Daily Life & Exploring
Kigali is massive — more of a province than a city, with most major landmarks a few miles apart. So far, we have loved exploring — highlights have been a visit to the past Rwandan Presidents’ mansion (the garden contains Juvénal Habyarimana’s shattered plane from when he was shot down, the event which caused the genocide to erupt in April 1994); weekly dance practice at Niyo Arts (a local cooperative and art gallery that raises money to support the street children, the dancers, so they can attend school… Pacifique, the founder, and Cyusa, the visionary, have become our close friends); and a visit to Kimironko Market to buy beautiful kitenge fabric (such vibrant colors and patterns — hard to choose just one).
The food has been lots of plantains, bananas, mangoes, white bread, rice, and beans — but Porter Nenon, a recent UVa graduate who is working on developing business education initiatives for Rwandan refugee communities, introduced us to the Rwandan version of “chipotle”! Unfortunately, our flatmates have now left us, but we were living with Claire Romaine (rising third year who is doing a gastric cancer survey funded by the Hannah Graham award) and Eliza Campbell (rising fourth year who is the mental health policy intern for the Honorable Rwandan Minister of Health) — they introduced us to many amazing contacts and passing on their wisdom (namely: be flexible and expect major bureaucratic roadblocks).
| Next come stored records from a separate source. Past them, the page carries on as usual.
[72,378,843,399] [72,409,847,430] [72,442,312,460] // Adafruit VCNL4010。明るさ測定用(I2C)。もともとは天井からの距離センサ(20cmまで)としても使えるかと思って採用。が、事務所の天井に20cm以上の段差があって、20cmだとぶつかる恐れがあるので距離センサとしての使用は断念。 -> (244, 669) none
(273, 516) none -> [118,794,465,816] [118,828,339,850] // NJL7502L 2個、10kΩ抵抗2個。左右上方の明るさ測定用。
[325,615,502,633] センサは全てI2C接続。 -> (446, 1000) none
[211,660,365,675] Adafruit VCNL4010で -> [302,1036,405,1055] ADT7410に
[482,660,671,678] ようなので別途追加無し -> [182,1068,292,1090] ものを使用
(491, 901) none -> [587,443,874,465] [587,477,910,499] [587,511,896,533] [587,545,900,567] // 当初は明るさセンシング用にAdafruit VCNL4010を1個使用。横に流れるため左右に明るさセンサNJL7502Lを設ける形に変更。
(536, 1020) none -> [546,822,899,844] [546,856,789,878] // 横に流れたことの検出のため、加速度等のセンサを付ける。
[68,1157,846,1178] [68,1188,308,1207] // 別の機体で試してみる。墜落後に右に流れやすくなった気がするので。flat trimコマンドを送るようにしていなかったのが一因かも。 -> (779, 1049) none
As for exploring outside of Kigali — we spent a brilliant weekend relaxing on the shores of Lake Kivu in Northern Rwanda — just a few miles from Goma, DRC. We kayaked (very slowly!), found the Congo-Nile trail, and even stumbled upon some live music! Just yesterday, we went over the border to Uganda to climb Mount Sabyinyo, a tri-summit moutain whose final peak stands in Rwanda, Uganda, and the DRC all at the same time!! (After those terrifying ladders and intensely steep portions, our legs are quite wobbly today to say the least!)
All in all, our time in Kigali is flying by — and we endlessly grateful to CGH for all the “kwihugura” [learning] experiences we are having.